A cura di Marco Vailati, Responsabile Ricerca e Investimenti di Cassa Lombarda

EuroZona: attività a fine trimestre spumeggiante, mercato del lavoro “tirato” e segnali di ripresa dei prezzi nonostante l’Euro. Con il Pmi Manifatturiero al massimo da febbraio 2011 e i Servizi e il Composto vicini ai massimi della primavera, riprende vigore, dopo una brevissima pausa, lo slancio dell’Eurozona. Con il forte dato di settembre, la media trimestrale del Pmi resta poco inferiore al valore del secondo trimestre, anticipando una possibile modesta decelerazione della crescita economica a +0.5% dal precedente +0.6% t/t. La crescita potrebbe arrivare a +2.2% nel 2017, il che rappresenterebbe il dato più forte dal +3.1% del 2007. Nonostante l’apprezzamento dell’Euro di quasi il 3% m/m ad agosto, la forza del ciclo, testimoniata dalla disoccupazione ai minimi per il terzo mese consecutivo (da febbraio 2009), riesce anche a interrompere il trend – in corso da inizio anno – di riduzione della precedente temporanea impennata dei prezzi alla produzione. Le vendite al dettaglio deludono, ma i dati sono relativi ad agosto e, quindi, coerenti con la corrispondente passata decelerazione dei Pmi.
Usa: economia in solido progresso, ma molti dati da interpretare per gli impatti degli uragani di agosto/settembre.Molti dati sono da interpretare perché condizionati dagli effetti degli uragani.
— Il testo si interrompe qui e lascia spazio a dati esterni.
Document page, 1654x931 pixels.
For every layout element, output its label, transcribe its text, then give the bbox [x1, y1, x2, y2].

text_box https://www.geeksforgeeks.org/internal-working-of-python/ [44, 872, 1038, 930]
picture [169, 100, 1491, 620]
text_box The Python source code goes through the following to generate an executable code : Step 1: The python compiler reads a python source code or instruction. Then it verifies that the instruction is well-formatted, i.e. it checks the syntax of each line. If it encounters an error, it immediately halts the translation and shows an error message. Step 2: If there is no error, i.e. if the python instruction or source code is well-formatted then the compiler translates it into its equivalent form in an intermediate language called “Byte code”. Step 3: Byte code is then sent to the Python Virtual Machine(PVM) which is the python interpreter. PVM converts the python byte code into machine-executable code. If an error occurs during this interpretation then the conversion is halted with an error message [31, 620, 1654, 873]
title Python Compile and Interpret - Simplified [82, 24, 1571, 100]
Nonostante lo scarso contributo dell’edilizia e il calo dell’entusiasmo dei consumatori – comunque ancora ai valori medi del 2017, ai massimi dal 2007 – l’economia si mostra in solido progresso: Ism Manifatturiero ai massimi da maggio 2004 e Non Manifatturiero ai massimi da agosto 2005; Pmi meglio delle anticipazioni; deficit commerciale ai minimi da un anno; ordini di beni durevoli in accelerazione; vendite di auto ai massimi da luglio 2005. Oltre a un calo mensile temporaneo delle assunzioni, il report del lavoro indica anche altri dati molto forti (disoccupazione ai minimi da gennaio 2001, sottoccupazione ai minimi da maggio 2007, partecipazione ai massimi da marzo 2014, crescita salari ai massimi dell’anno), evidenziando la forza sottostante del mercato del lavoro di sostegno ai consumi e, quindi, alla crescita e ai propositi di normalizzazione della Fed.
Giappone: indicazioni economiche positive con miglioramenti ampi e diffusi.Mentre i Pmi consolidano a settembre, anche se in area espansiva, gli indici Anticipatore e Coincidente, ai massimi da 3 anni, e gli indici Tankan di confidenza delle imprese, sullo stato corrente del business e sulla stima di sua evoluzione futura indicano che l’espansione sta guadagnando forza. L’indebolimento dello Yen e il rafforzamento della domanda globale spingono la fiducia e i profitti delle grandi imprese, mentre la crescita della domanda domestica e degli investimenti pubblici danno impulso alle imprese più piccole. In questo quadro più che lusinghiero, le uniche note non perfettamente allineate sono: la decelerazione degli investimenti, che mantengono tuttavia un tasso di crescita sostenuto, e i segnali ancora solo misti sulla reflazione ricavabili dai sottoindici dei prezzi, con Input in aumento e Output stabili, che potrebbero generare compressione dei margini.